Cut waste, create jobs, save money — what’s not to like?

There is a link to several ideas to put people back to work, but the focus is on painting rooftops white to save utility costs, and idea that was popularized by Steven Chu, the Secretary of Energy.

There’s a claim raised in the comments:

AC costs less than heating

Obviously the total amount you spend on heating and cooling will depend on the climate where you live, but what if we quantify this? A degree of heating vs a degree of cooling? Then it becomes easy to make a comparison to see how compelling rooftop painting might be — if you have comparable degree-days of each, then whichever is cheaper tells you which way to go.

The basic argument is a simple application of thermodynamics. All nonreversible thermodynamic processes (which include your heating and air conditioning) reject heat. In the case of heating, though, the goal is to produce the heat, which means you can build heaters which are basically 100% effective. Cooling, however, has to reject heat, and becomes less efficient as it becomes hotter outside. Cooling efficiency is necessarily less than 100%, which means cooling an arbitrary mass by a degree costs you more in energy than heating it does.

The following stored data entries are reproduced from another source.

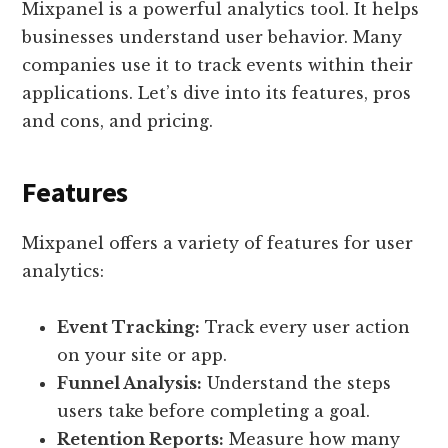
Mixpanel is a powerful analytics tool. It helps
businesses understand user behavior. Many
companies use it to track events within their
applications. Let’s dive into its features, pros
and cons, and pricing.
Features
Mixpanel offers a variety of features for user
analytics:
Event Tracking:
Track every user action
on your site or app.
Funnel Analysis:
Understand the steps
users take before completing a goal.
Retention Reports:
Measure how many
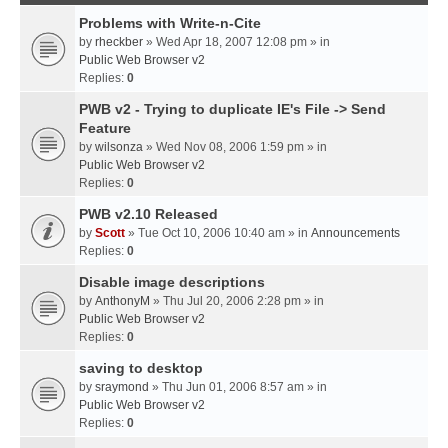
Problems with Write-n-Cite
by
rheckber
» Wed Apr 18, 2007 12:08 pm » in
Public Web Browser v2
Replies:
0
PWB v2 - Trying to duplicate IE's File -> Send
Feature
by
wilsonza
» Wed Nov 08, 2006 1:59 pm » in
Public Web Browser v2
Replies:
0
PWB v2.10 Released
by
Scott
» Tue Oct 10, 2006 10:40 am » in
Announcements
Replies:
0
Disable image descriptions
by
AnthonyM
» Thu Jul 20, 2006 2:28 pm » in
Public Web Browser v2
Replies:
0
saving to desktop
by
sraymond
» Thu Jun 01, 2006 8:57 am » in
Public Web Browser v2
Replies:
0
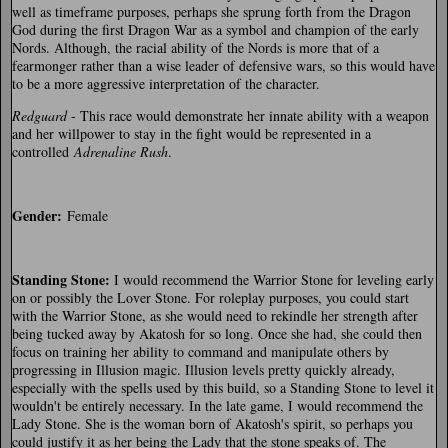
well as timeframe purposes, perhaps she sprung forth from the Dragon
God during the first Dragon War as a symbol and champion of the early
Nords. Although, the racial ability of the Nords is more that of a
fearmonger rather than a wise leader of defensive wars, so this would have
to be a more aggressive interpretation of the character.
Redguard
- This race would demonstrate her innate ability with a weapon
and her willpower to stay in the fight would be represented in a
controlled
Adrenaline Rush
.
Gender:
Female
Standing Stone:
I would recommend the Warrior Stone for leveling early
on or possibly the Lover Stone. For roleplay purposes, you could start
with the Warrior Stone, as she would need to rekindle her strength after
being tucked away by Akatosh for so long. Once she had, she could then
focus on training her ability to command and manipulate others by
progressing in Illusion magic. Illusion levels pretty quickly already,
especially with the spells used by this build, so a Standing Stone to level it
wouldn't be entirely necessary. In the late game, I would recommend the
Lady Stone. She is the woman born of Akatosh's spirit, so perhaps you
could justify it as her being the Lady that the stone speaks of. The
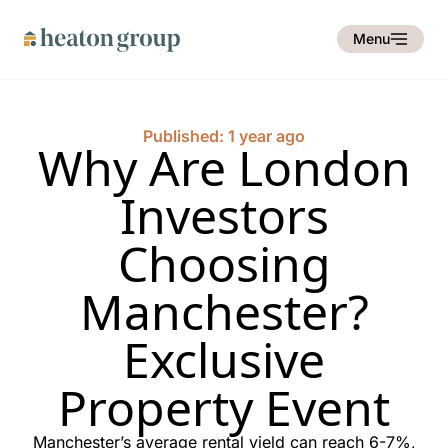
Menu
Published: 1 year ago
Why Are London
Investors
Choosing
Manchester?
Exclusive
Property Event
Manchester’s average rental yield can reach 6-7%,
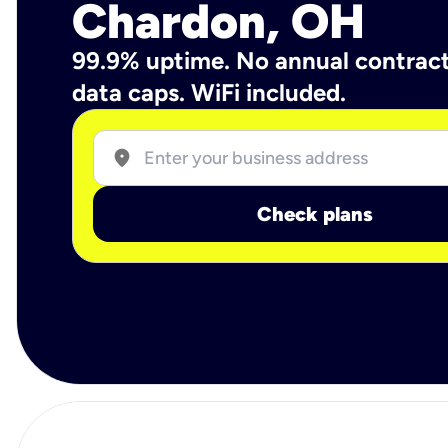
Chardon, OH
99.9% uptime. No annual contrac
data caps. WiFi included.
location_on
Check plans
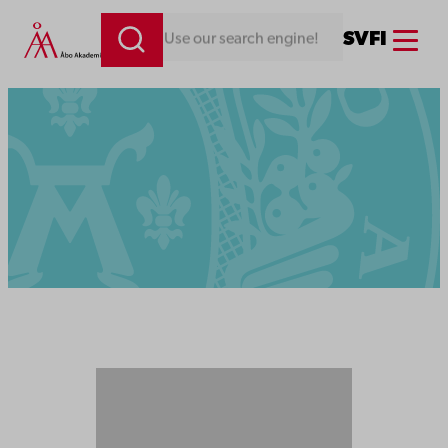
Menu
SV
FI
Looking for something. Use our search engine!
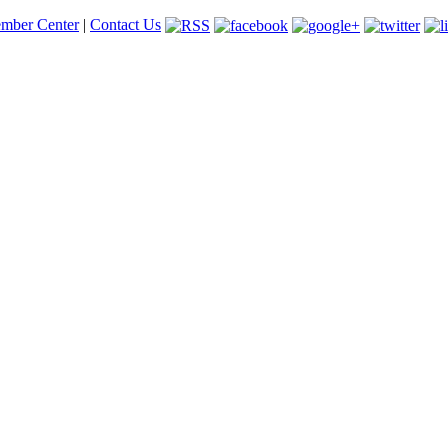
mber Center
|
Contact Us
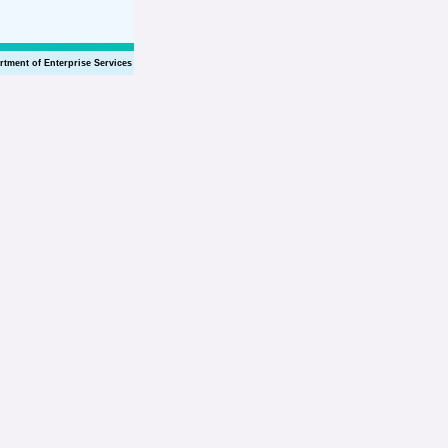
rtment of Enterprise Services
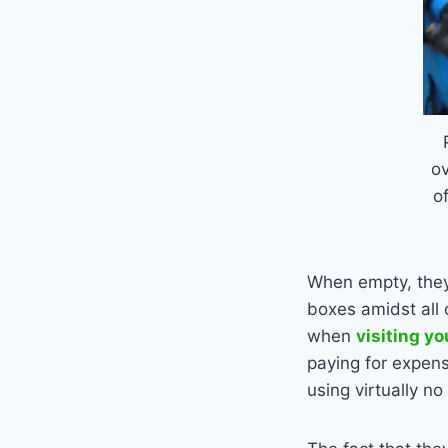
o
o
When empty, they
boxes amidst all 
when
visiting yo
paying for expens
using virtually no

Then there is an economic analysis — are you using the same energy source for cooling and heating (say, gas heating vs electricity for cooling) and are those energy sources costing you the same, and how much heating and cooling do you do? If you live in a dry area you can use a swamp cooler, which is probably relatively cheap. But make no mistake — the energy to cool by a degree is greater than the energy to heat by a degree.